## [REQUIRED WORK]
Rewrite everything from the line containing "pose: elev=180.5 azim=104.4" down to the line containing "Dot at: (282, 182)", both lines included, as a JSON list of strings with one string per line and blank lines omitted.

(Saved data entries)
*-*-*
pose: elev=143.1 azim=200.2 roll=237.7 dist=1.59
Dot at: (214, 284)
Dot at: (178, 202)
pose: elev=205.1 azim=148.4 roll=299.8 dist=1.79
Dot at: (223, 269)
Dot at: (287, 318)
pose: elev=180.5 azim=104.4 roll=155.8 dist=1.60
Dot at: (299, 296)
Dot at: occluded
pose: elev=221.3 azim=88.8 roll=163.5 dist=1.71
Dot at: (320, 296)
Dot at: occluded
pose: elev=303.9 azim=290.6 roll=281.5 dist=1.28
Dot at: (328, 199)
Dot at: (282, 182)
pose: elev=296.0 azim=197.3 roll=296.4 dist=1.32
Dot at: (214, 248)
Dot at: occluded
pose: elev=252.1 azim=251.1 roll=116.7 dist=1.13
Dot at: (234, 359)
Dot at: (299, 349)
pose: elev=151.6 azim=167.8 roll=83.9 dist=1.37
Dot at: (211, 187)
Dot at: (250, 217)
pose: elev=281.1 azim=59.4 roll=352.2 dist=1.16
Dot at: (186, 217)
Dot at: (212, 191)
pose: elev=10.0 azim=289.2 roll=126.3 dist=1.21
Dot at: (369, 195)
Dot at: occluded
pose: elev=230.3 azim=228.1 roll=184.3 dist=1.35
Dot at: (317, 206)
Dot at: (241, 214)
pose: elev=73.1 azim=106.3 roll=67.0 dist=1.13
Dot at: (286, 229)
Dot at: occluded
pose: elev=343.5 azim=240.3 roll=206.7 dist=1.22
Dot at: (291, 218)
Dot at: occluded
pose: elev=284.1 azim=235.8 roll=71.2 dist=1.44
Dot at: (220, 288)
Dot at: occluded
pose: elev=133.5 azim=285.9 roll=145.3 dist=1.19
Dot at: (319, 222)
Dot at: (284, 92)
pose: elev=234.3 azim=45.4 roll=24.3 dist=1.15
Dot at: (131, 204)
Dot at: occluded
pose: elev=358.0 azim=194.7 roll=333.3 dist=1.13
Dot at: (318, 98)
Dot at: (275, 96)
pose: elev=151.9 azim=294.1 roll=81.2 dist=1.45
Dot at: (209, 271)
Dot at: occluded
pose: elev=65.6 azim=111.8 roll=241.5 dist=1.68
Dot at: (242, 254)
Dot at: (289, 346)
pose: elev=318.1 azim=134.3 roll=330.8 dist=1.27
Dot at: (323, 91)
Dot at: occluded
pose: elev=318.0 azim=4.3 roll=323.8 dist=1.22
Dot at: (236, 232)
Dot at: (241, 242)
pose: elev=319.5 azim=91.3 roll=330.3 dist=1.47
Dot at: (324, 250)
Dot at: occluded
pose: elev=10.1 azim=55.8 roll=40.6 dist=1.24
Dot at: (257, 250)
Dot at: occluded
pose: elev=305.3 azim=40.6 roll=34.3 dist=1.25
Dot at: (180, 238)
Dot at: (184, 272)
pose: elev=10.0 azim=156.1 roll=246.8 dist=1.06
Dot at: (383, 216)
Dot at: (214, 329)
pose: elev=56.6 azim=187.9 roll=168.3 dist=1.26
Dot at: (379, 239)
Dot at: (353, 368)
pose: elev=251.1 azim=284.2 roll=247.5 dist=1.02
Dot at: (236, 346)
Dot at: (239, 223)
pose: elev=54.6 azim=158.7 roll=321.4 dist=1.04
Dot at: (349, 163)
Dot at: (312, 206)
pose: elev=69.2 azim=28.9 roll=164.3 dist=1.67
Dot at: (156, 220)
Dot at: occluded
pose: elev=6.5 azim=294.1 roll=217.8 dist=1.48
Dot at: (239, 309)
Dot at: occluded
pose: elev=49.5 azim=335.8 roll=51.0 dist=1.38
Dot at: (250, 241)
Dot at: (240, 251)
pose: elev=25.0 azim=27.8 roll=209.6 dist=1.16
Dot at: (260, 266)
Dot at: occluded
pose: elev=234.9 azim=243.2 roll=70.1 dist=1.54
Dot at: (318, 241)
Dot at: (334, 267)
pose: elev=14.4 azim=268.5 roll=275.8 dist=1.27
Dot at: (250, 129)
*-*-*
## [FINISHED EXERCISE]
[
  "pose: elev=180.5 azim=104.4 roll=155.8 dist=1.60",
  "Dot at: (299, 296)",
  "Dot at: occluded",
  "pose: elev=221.3 azim=88.8 roll=163.5 dist=1.71",
  "Dot at: (320, 296)",
  "Dot at: occluded",
  "pose: elev=303.9 azim=290.6 roll=281.5 dist=1.28",
  "Dot at: (328, 199)",
  "Dot at: (282, 182)"
]